Until such a time that all interactions via in person visits, telecommunications and other avenues are recorded. A complaint department would fall under a civil rights act. Something that is not currently in place and has led to many cases of further child abuse and or death of children.
It allows the person put in the place of protection of a child to not only have a voice in their case but a chance to mediate there case with in IICD. If such discrepancies are founded the IICD will have options which may include criminal charges due to misappropriate behaviors.
This is a safety measure that can not be ignored and should be instated in all counties of Ohio making it the leader in a modern society where all care affiliates of children are not only treated with equality but each can assume that same magnitude of power within the service of children’s rights.

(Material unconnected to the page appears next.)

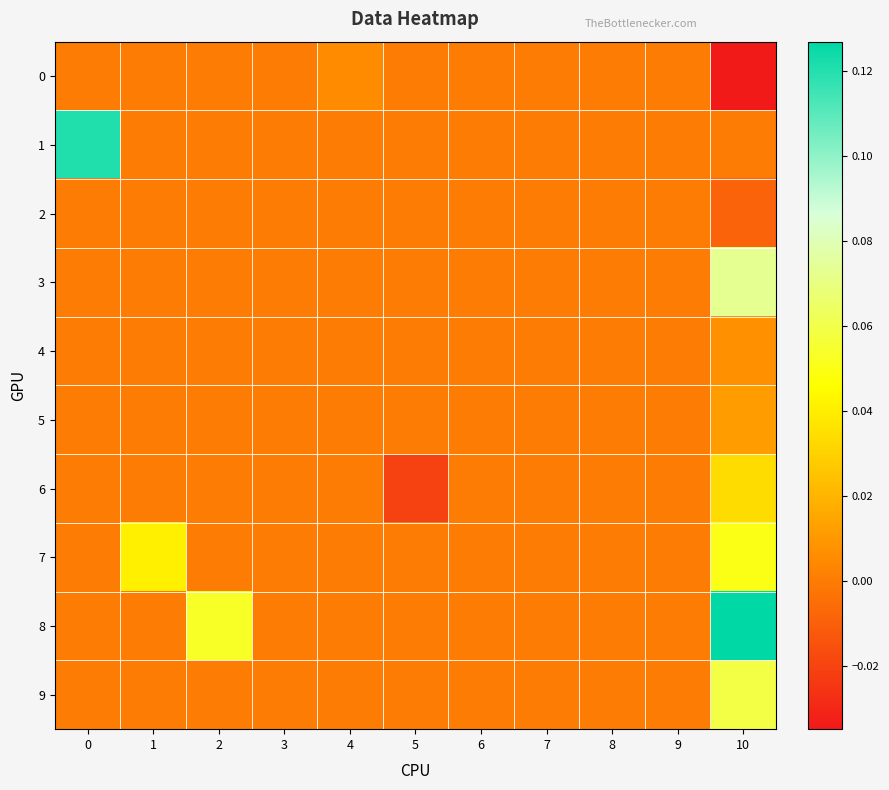

List the series in order of their peak value, highest first.

8, 1, 3, 9, 7, 6, 5, 4, 0, 2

“The above petition to change current laws and to create new may or may not be the answer to every case. I do believe that it would be the answer to children that are under notable care of our current systems. We can not begin to create a safer environment unless we are willing to change. It is evident that what we have now is not enough. If it were, we would not have dead children lying in a morgue by avoidable and preventable acts. While we can not prevent terrible acts of violence as a whole, we certainly can stand together to try to make it more difficult and the punishments stronger to hinder these events. Together as a nation. Together as parents and as people. We must protect our future and that lies in our children”.